### Task instructions
State how many lines in the data below contain the word "coordinates". Give only the number.

BEGIN

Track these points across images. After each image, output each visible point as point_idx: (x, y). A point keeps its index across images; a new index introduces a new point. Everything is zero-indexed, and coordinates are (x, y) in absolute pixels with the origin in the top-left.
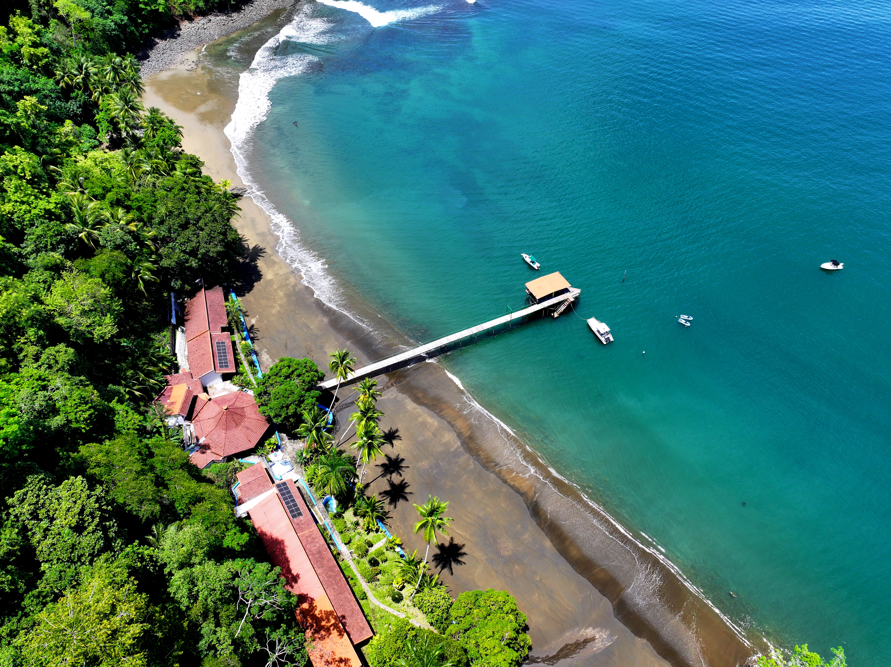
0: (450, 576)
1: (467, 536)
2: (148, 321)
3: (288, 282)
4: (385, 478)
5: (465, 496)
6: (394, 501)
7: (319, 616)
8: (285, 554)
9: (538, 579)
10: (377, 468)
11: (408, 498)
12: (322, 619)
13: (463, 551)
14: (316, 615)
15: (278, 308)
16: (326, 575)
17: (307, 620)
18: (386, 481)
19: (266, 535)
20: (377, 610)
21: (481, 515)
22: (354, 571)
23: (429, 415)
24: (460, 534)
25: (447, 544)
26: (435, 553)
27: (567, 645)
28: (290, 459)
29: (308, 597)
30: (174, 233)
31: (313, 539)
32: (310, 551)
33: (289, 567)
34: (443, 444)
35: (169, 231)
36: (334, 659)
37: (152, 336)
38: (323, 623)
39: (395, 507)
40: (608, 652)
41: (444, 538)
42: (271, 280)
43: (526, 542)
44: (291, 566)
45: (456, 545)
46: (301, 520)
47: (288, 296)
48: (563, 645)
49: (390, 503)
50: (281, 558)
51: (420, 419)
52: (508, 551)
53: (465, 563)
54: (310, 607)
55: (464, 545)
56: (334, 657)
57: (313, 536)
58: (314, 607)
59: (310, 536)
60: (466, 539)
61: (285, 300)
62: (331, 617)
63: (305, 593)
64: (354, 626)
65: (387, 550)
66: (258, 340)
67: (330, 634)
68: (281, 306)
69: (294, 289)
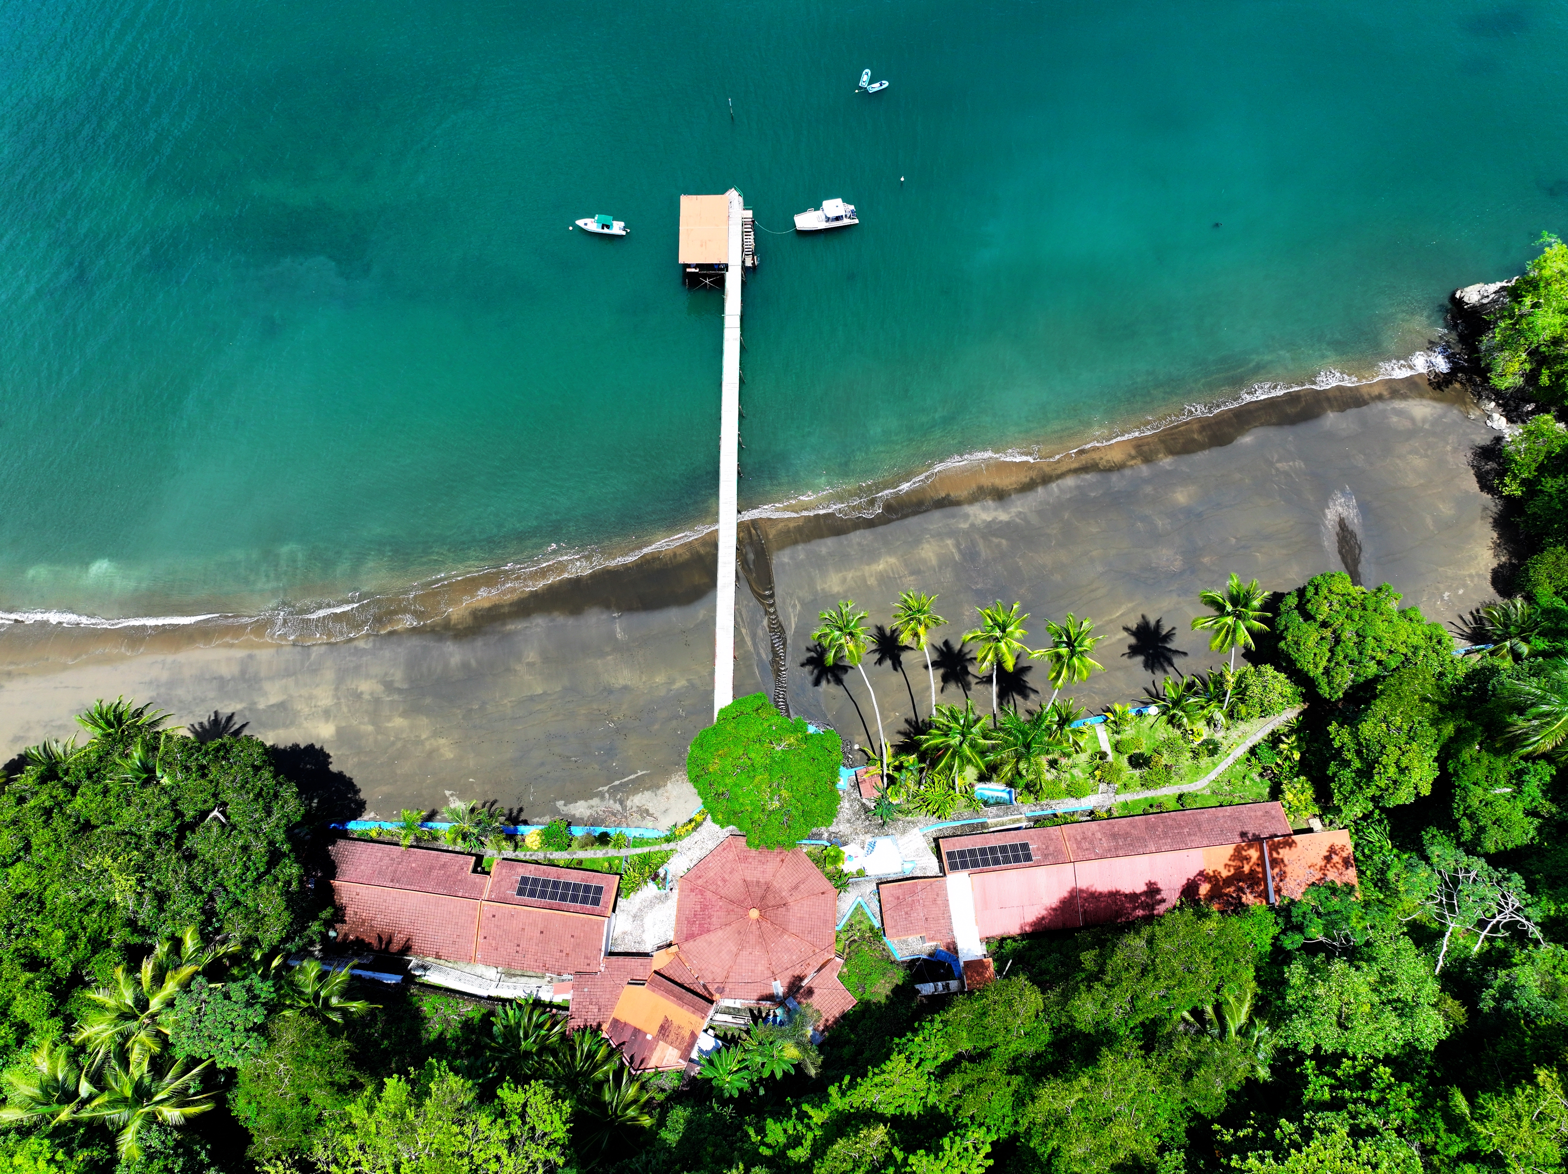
0: (1187, 659)
1: (1130, 605)
2: (384, 1035)
3: (366, 697)
4: (973, 686)
5: (1057, 577)
6: (1024, 690)
7: (1232, 871)
8: (1100, 893)
9: (1233, 541)
10: (946, 692)
11: (1025, 665)
12: (1239, 869)
13: (1152, 622)
14: (1228, 877)
15: (442, 741)
16: (1161, 839)
17: (1226, 895)
18: (979, 687)
19: (1043, 918)
20: (1215, 786)
21: (1100, 569)
22: (1136, 798)
23: (869, 564)
24: (1122, 615)
25: (1132, 640)
26: (1141, 665)
27: (1340, 552)
28: (868, 836)
29: (1194, 880)
30: (205, 881)
31: (1084, 838)
32: (1110, 850)
33: (1126, 895)
34: (940, 568)
35: (198, 891)
36: (1321, 869)
37: (433, 1036)
38: (1246, 869)
39: (1036, 692)
40: (1364, 508)
41: (1120, 640)
42: (340, 732)
43: (1169, 527)
44: (1127, 892)
45: (1139, 627)
46: (1038, 849)
47: (413, 710)
48: (1339, 557)
49: (1025, 697)
50: (1103, 905)
51: (872, 581)
52: (1176, 560)
53: (1174, 629)
54: (1210, 882)
55: (1143, 617)
56: (1318, 867)
57: (1079, 838)
58: (1215, 876)
59: (1078, 843)
60: (1133, 610)
61: (424, 721)
62: (1244, 853)
63: (1185, 882)
64: (1260, 825)
65: (1118, 733)
66: (521, 810)
67: (1282, 860)
68: (436, 734)
69: (400, 691)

END

### Output
1